Learning the impact after the intention is vital to growth, as important as apologizing.
While the intent may not have been to hurt someone with words or actions while learning anti-racism, teach kids to apologize and promise to learn from their mistakes to do better.
Keep the conversation going
There are age-appropriate ways to continue teaching kids about racism. Our experts recommended these tips:
Talk to your local librarian for books you can read and for books you can read to your kids about anti-racism. With teens and tweens, read with them so that you can talk together.
Have discussions as a family about current events, what your children are learning and seeing at school and how it makes them feel.

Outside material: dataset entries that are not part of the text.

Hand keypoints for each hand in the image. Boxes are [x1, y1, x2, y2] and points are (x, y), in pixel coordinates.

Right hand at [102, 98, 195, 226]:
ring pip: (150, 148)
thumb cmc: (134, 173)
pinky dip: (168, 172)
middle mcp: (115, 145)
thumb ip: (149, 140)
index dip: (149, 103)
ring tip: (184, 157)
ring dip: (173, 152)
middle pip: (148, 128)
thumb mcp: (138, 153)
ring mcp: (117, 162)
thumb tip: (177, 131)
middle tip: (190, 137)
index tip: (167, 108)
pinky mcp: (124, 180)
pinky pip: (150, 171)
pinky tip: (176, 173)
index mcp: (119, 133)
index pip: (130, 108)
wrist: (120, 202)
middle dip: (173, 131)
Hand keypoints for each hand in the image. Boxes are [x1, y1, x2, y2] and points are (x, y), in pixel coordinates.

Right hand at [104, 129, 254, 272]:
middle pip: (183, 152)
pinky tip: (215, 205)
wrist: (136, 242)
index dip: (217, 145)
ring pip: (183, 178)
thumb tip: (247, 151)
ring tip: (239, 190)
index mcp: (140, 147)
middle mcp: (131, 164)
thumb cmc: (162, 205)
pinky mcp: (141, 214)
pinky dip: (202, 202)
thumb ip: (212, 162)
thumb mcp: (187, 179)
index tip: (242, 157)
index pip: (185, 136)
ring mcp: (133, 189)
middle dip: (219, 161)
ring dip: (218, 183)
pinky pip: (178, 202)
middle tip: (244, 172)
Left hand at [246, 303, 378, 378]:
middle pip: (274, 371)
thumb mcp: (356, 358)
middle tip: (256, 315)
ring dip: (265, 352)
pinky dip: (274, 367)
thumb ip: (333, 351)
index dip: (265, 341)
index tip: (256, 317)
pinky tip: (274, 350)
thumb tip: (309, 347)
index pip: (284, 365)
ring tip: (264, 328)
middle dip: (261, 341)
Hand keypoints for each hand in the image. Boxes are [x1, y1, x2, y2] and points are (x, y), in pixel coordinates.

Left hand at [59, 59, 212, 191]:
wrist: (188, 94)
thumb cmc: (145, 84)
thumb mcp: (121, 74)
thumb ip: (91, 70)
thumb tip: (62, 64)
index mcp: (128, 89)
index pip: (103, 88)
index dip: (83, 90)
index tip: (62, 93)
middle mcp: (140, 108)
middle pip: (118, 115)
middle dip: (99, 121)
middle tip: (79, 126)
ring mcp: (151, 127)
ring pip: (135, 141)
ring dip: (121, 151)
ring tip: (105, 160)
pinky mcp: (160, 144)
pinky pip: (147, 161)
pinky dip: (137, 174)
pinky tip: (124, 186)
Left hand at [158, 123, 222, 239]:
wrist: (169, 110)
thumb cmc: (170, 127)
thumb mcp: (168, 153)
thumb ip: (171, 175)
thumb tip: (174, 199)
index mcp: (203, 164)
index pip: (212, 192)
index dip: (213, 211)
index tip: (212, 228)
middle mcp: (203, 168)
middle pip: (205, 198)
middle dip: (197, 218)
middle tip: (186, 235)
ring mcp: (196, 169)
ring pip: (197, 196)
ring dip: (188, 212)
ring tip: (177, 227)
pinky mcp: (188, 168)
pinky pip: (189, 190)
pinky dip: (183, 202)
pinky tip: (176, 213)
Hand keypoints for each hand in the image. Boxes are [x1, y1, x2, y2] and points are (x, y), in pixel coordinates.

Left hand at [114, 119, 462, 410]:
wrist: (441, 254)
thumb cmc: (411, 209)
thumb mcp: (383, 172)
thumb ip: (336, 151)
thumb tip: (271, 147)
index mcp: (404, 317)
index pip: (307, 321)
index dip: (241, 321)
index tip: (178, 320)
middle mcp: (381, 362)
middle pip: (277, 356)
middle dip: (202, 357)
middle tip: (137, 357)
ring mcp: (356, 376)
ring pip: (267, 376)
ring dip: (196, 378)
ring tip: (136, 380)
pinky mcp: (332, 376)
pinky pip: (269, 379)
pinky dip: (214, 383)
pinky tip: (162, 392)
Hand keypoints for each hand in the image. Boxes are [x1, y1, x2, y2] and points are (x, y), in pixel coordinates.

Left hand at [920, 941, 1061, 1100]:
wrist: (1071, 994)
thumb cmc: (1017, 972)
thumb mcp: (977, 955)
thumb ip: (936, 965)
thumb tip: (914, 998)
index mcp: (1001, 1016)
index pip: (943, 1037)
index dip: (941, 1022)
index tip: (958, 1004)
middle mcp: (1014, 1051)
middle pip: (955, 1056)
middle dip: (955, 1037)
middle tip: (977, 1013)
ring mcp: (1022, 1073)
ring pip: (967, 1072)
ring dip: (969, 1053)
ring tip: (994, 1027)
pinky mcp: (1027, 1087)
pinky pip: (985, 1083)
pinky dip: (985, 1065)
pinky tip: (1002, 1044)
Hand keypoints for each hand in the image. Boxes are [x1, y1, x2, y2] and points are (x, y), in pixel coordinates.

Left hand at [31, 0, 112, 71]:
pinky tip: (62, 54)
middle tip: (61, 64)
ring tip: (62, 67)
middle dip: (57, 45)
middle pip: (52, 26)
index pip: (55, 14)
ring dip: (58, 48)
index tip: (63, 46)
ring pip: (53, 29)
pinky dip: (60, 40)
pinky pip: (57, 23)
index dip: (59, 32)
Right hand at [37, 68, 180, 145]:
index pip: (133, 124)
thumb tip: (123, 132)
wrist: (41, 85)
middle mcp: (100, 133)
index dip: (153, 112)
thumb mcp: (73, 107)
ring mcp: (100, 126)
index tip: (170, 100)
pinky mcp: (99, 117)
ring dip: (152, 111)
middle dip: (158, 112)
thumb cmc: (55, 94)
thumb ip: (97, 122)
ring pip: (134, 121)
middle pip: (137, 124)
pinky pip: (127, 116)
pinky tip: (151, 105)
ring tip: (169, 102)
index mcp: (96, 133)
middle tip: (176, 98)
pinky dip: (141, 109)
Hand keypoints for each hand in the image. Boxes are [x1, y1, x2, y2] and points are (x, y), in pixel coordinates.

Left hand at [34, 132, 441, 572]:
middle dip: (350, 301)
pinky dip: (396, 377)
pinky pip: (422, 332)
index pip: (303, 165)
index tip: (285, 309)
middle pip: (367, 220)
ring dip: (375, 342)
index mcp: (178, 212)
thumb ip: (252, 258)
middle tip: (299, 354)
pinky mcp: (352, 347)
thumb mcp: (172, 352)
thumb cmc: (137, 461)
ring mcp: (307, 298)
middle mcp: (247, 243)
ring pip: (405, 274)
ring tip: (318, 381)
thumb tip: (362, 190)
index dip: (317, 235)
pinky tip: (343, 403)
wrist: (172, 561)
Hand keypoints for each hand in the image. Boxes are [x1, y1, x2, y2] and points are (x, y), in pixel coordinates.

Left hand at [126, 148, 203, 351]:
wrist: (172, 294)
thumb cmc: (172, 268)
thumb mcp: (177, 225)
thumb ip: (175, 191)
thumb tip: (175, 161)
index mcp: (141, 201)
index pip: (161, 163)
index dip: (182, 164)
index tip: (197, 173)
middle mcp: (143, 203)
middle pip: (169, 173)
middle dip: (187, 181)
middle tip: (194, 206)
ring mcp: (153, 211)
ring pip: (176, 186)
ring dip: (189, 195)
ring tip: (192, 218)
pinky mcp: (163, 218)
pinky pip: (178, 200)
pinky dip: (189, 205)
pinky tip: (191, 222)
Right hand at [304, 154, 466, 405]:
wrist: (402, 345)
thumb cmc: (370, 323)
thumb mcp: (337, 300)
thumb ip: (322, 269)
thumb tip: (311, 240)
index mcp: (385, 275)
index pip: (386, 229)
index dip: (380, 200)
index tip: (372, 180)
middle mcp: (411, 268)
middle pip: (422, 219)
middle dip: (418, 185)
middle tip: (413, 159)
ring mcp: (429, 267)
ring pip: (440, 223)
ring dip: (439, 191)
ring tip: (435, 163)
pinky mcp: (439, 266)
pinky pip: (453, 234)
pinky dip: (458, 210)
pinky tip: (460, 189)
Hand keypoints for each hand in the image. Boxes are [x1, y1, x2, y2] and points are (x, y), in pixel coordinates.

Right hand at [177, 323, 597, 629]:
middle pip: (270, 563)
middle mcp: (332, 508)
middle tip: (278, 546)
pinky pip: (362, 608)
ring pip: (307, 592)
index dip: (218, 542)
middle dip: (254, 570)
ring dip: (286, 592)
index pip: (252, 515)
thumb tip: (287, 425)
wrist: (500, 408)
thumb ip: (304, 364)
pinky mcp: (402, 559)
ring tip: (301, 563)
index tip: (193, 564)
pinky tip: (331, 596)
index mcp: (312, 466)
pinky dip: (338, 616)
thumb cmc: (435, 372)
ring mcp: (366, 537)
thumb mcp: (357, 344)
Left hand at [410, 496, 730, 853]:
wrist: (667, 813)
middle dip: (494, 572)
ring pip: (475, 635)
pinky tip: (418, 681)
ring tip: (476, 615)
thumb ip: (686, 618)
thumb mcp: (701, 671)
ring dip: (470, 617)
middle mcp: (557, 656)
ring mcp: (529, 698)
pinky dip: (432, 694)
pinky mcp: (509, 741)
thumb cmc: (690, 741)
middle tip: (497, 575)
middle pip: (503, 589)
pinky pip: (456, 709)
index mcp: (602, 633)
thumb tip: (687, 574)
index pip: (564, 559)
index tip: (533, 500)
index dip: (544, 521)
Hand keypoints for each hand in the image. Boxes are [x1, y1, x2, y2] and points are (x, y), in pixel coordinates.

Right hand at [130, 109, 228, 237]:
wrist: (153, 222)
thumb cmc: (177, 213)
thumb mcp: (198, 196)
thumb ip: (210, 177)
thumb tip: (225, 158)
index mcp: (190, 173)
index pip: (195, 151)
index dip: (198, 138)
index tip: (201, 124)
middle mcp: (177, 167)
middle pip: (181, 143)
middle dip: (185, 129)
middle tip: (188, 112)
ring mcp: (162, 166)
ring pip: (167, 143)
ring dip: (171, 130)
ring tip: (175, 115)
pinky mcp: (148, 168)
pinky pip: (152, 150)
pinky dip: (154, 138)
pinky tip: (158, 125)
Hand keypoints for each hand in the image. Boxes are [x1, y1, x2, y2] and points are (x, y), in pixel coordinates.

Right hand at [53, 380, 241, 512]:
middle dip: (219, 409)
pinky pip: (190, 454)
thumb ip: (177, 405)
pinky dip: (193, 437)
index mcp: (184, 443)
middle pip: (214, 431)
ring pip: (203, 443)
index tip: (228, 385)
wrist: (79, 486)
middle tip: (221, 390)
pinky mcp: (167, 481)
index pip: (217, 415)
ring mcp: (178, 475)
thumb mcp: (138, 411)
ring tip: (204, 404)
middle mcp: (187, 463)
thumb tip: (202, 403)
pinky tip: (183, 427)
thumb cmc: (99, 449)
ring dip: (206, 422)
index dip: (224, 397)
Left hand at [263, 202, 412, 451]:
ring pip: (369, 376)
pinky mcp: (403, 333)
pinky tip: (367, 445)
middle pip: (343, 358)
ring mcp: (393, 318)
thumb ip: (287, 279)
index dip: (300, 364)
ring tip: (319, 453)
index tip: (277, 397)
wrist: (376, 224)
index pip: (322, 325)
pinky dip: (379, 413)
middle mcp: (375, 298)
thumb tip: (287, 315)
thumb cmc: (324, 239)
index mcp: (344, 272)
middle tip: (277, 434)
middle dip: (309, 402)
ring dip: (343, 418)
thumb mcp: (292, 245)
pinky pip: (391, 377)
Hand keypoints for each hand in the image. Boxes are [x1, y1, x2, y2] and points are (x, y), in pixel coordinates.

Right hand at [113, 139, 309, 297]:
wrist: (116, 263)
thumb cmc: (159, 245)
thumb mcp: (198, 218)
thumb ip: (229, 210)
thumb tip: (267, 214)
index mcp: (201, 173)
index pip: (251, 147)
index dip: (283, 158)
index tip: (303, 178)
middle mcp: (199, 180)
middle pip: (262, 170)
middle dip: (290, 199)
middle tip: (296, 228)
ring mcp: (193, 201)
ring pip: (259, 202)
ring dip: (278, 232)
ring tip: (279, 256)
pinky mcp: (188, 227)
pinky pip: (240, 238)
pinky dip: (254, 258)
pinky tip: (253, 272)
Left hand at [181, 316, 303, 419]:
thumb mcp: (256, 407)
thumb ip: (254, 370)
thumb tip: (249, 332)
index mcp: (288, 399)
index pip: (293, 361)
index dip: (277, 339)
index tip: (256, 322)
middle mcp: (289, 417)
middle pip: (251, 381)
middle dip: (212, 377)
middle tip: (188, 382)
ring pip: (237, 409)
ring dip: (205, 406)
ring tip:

Look for family-friendly protests, donate time or money to organizations that are promoting anti-racism and changing policies that are racist.
Learn your local history
What do you know about the current and historical racial makeup of your town? If not much, seek out sources to learn with your children.
Shop diverse stores and locations
While shopping local, find Black-owned stores and restaurants, attend culturally diverse fairs and festivals and go to diverse history museums.
Diversify your family’s media
Read books about kids with diverse backgrounds and abilities. Read books and listen to podcasts from authors and personalities who are Black, Latinx, Asian or Aboriginal.